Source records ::
┄┄┄┄┄┄┄┄┄┄┄┄┄┄┄┄┄┄┄┄

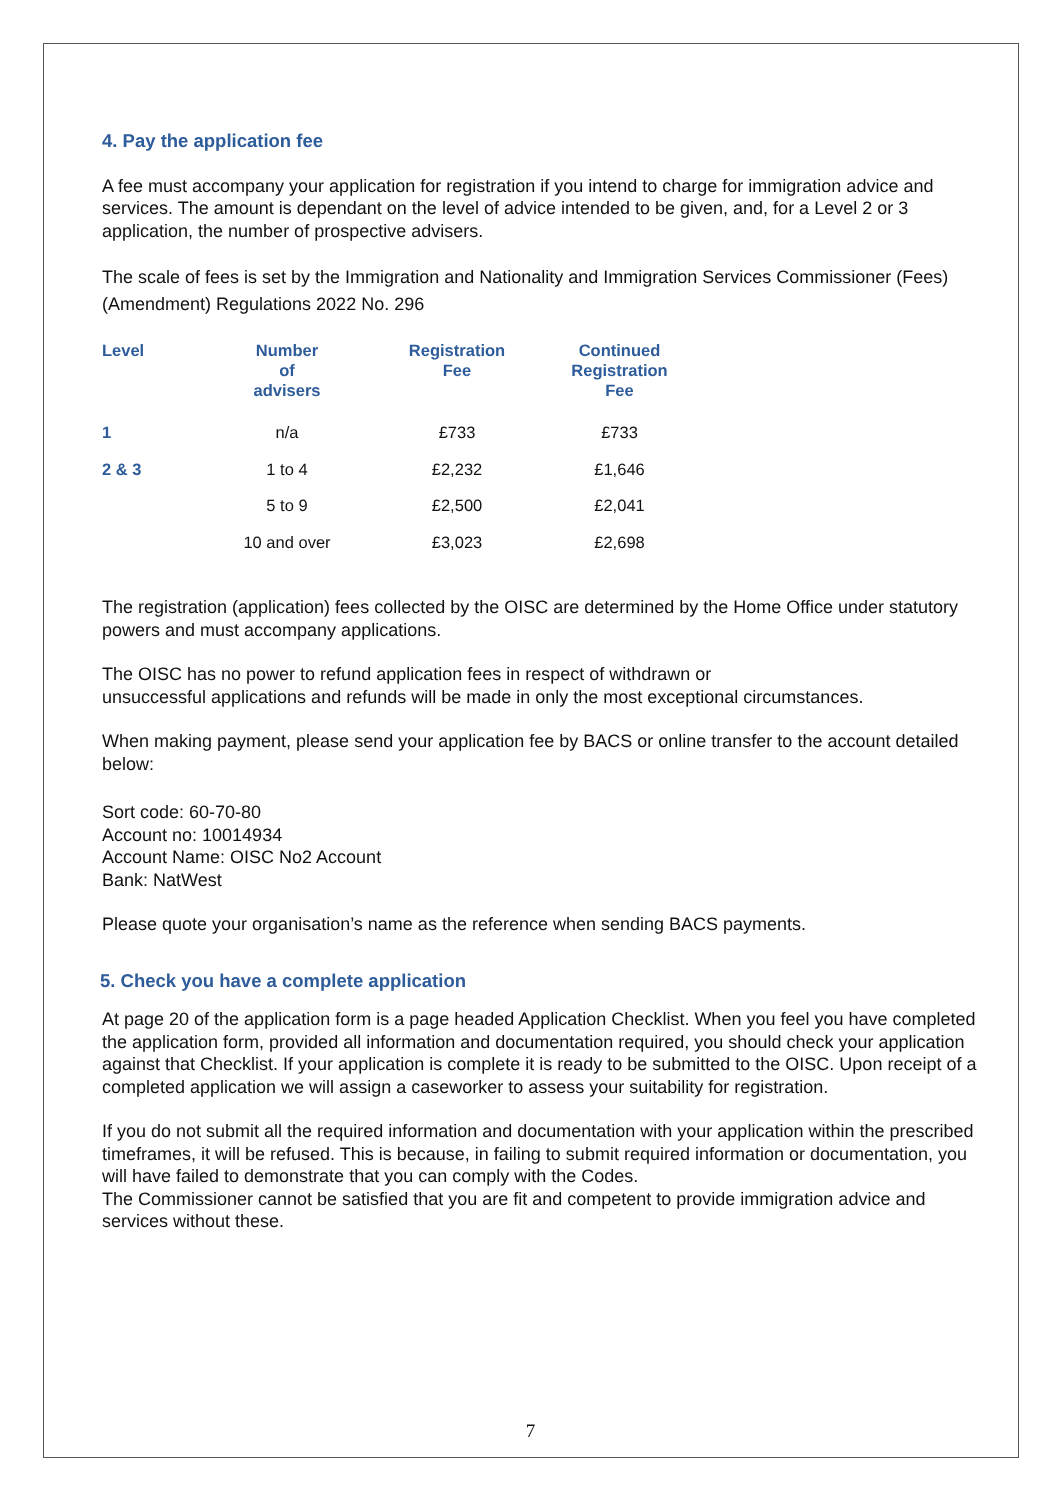4. Pay the application fee
A fee must accompany your application for registration if you intend to charge for immigration advice and services. The amount is dependant on the level of advice intended to be given, and, for a Level 2 or 3 application, the number of prospective advisers.
The scale of fees is set by the Immigration and Nationality and Immigration Services Commissioner (Fees) (Amendment) Regulations 2022 No. 296
| Level | Number of advisers | Registration Fee | Continued Registration Fee |
| --- | --- | --- | --- |
| 1 | n/a | £733 | £733 |
| 2 & 3 | 1 to 4 | £2,232 | £1,646 |
| | 5 to 9 | £2,500 | £2,041 |
| | 10 and over | £3,023 | £2,698 |
The registration (application) fees collected by the OISC are determined by the Home Office under statutory powers and must accompany applications.
The OISC has no power to refund application fees in respect of withdrawn or
unsuccessful applications and refunds will be made in only the most exceptional circumstances.
When making payment, please send your application fee by BACS or online transfer to the account detailed below:
Sort code: 60-70-80
Account no: 10014934
Account Name: OISC No2 Account
Bank: NatWest
Please quote your organisation’s name as the reference when sending BACS payments.
5. Check you have a complete application
At page 20 of the application form is a page headed Application Checklist. When you feel you have completed the application form, provided all information and documentation required, you should check your application against that Checklist. If your application is complete it is ready to be submitted to the OISC. Upon receipt of a completed application we will assign a caseworker to assess your suitability for registration.
If you do not submit all the required information and documentation with your application within the prescribed timeframes, it will be refused. This is because, in failing to submit required information or documentation, you will have failed to demonstrate that you can comply with the Codes.
The Commissioner cannot be satisfied that you are fit and competent to provide immigration advice and services without these.
7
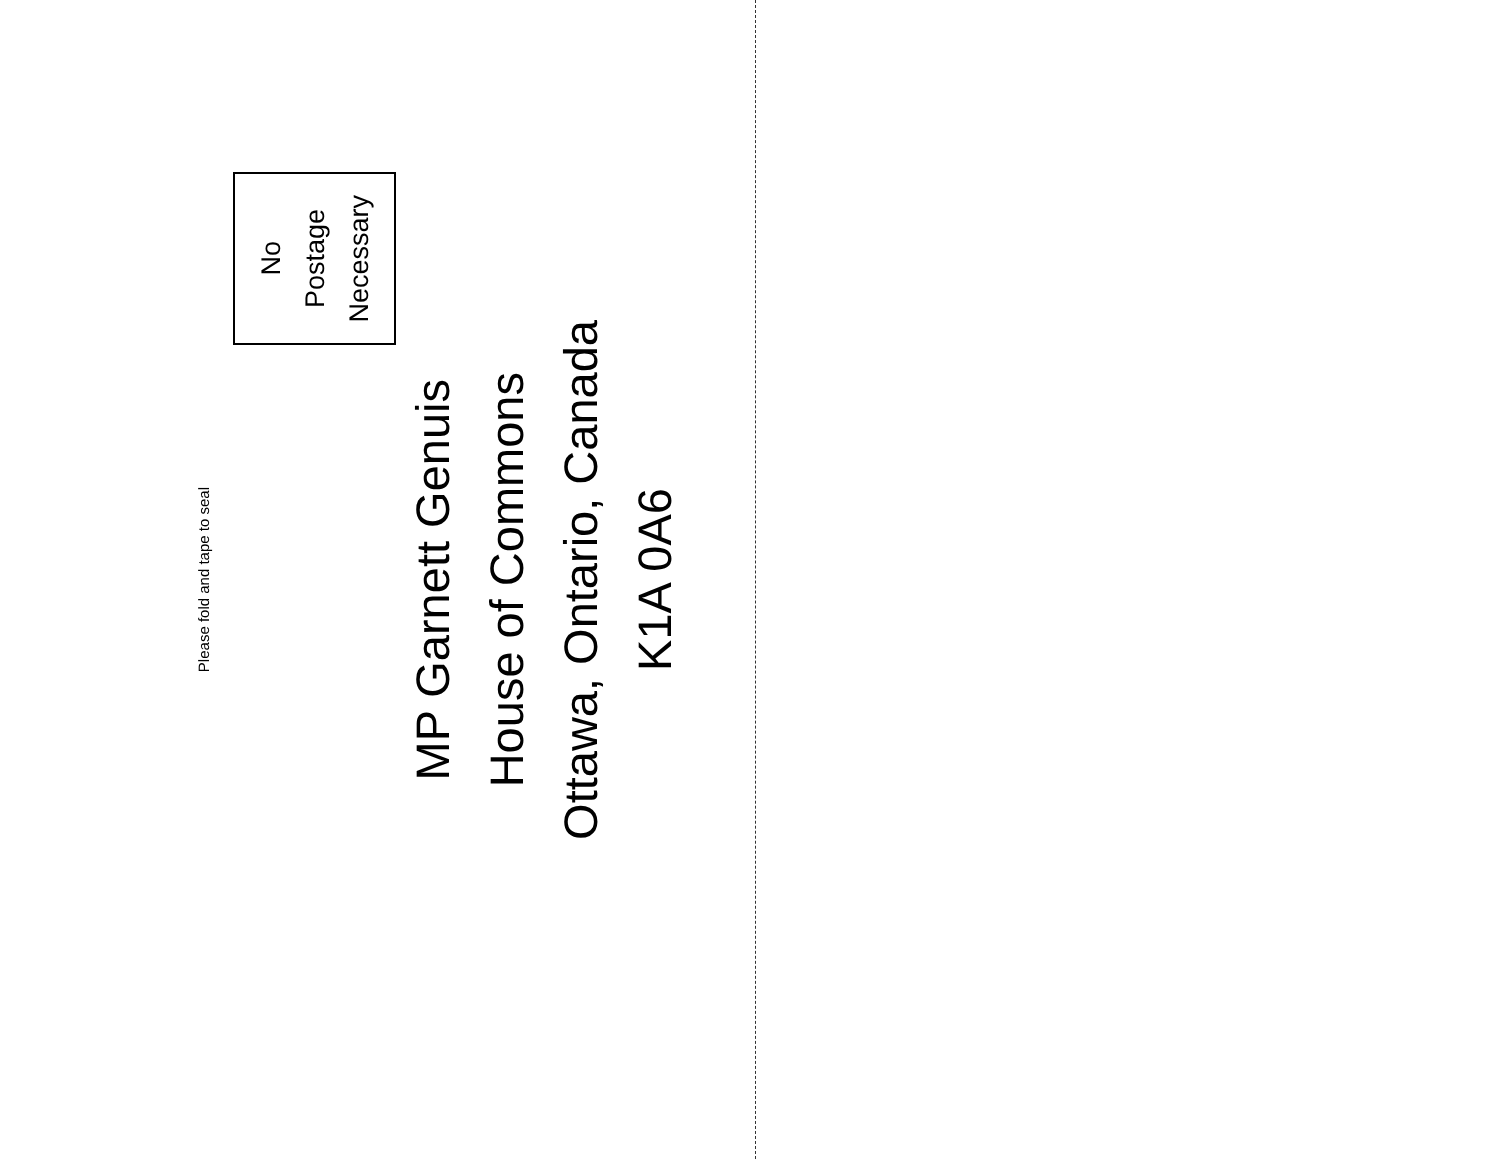Please fold and tape to seal
No
Postage
Necessary
MP Garnett Genuis
House of Commons
Ottawa, Ontario, Canada
K1A 0A6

┄┄┄┄┄┄┄┄┄┄┄┄┄┄┄┄┄┄┄┄

Task ::
Begin with the first line of the records and repeat every line up to the one with "5. Check you have a complete application", counting that line too. Pictures are not part of the copy.

Task output ::
4. Pay the application fee
A fee must accompany your application for registration if you intend to charge for immigration advice and services. The amount is dependant on the level of advice intended to be given, and, for a Level 2 or 3 application, the number of prospective advisers.
The scale of fees is set by the Immigration and Nationality and Immigration Services Commissioner (Fees) (Amendment) Regulations 2022 No. 296
| Level | Number of advisers | Registration Fee | Continued Registration Fee |
| --- | --- | --- | --- |
| 1 | n/a | £733 | £733 |
| 2 & 3 | 1 to 4 | £2,232 | £1,646 |
| | 5 to 9 | £2,500 | £2,041 |
| | 10 and over | £3,023 | £2,698 |
The registration (application) fees collected by the OISC are determined by the Home Office under statutory powers and must accompany applications.
The OISC has no power to refund application fees in respect of withdrawn or
unsuccessful applications and refunds will be made in only the most exceptional circumstances.
When making payment, please send your application fee by BACS or online transfer to the account detailed below:
Sort code: 60-70-80
Account no: 10014934
Account Name: OISC No2 Account
Bank: NatWest
Please quote your organisation’s name as the reference when sending BACS payments.
5. Check you have a complete application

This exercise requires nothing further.